On dort par terre sur des tapis de sol de 2 centimètres d’épaisseur, je ne dors pas depuis une semaine. On a eu une coupure d’électricité pendant trois jours, beaucoup d’entre nous sont piqués par des insectes sur les bras, les jambes, on a peur des maladies et il y a seulement une douche pour 80 personnes, c’est dur pour l’hygiène…

A la CIMADE, association de défense des droits des étrangers, on salue l’augmentation du nombre de places pour les demandeurs d’asile mais on déplore un manque de concertation et de planification des besoins, et une qualité d’accueil aux normes minimales

On est sur l'hébergement d'urgence alors qu'il y a des niveaux d'accompagnement qui pourraient être mieux dotés pour les personnes en Guyane. On a aussi de l'hébergement qui pourrait être développé dans des lieux isolés et qui suscitent des inquiétudes très fortes de plusieurs de nos associations à Sinnamary et peut-être dans un futur proche à Régina...

Lucie CURET, délégué nationale Région Amériques à la CIMADE

La CIMADE plaide pour la construction d’un CADA, un Centre d’Accueil des Demandeurs d’asile, structure avec un accompagnement plus poussé, qui n’existe pas outremer.
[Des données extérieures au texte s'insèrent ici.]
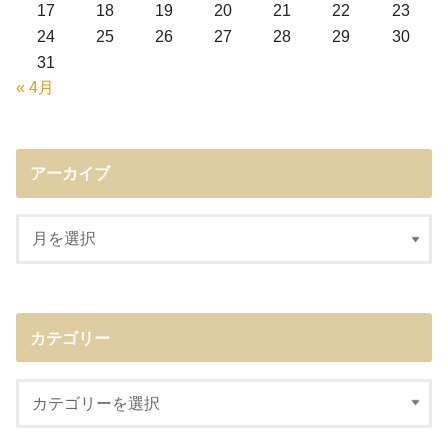
17
18
19
20
21
22
23
24
25
26
27
28
29
30
31
« 4月
アーカイブ
カテゴリー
Les demandeurs d'asile des pays arabes toujours plus nombreux

L’augmentation des demandeurs d’asile venus des pays arabes entraîne une montée du taux d’acceptation à l’asile des demandeurs en Guyane : 58,6 % de réponses favorables en 2022, contre 47,38 % l’année précédente, selon la préfecture. Si le taux d’acceptation reste faible chez les ressortissants haïtiens, il dépasse les 90 % pour les demandeurs syriens et palestiniens.
En 2021, 53 afghans sont arrivés sur le territoire en lien avec l’arrivée au pouvoir des Talibans à Kaboul, ils étaient 190 en 2022.
A noter enfin l’arrivée récente de dizaines de Sahraouis, des habitants du Sahara Occidental, région du Maroc dont le Front Polisario revendique l’indépendance.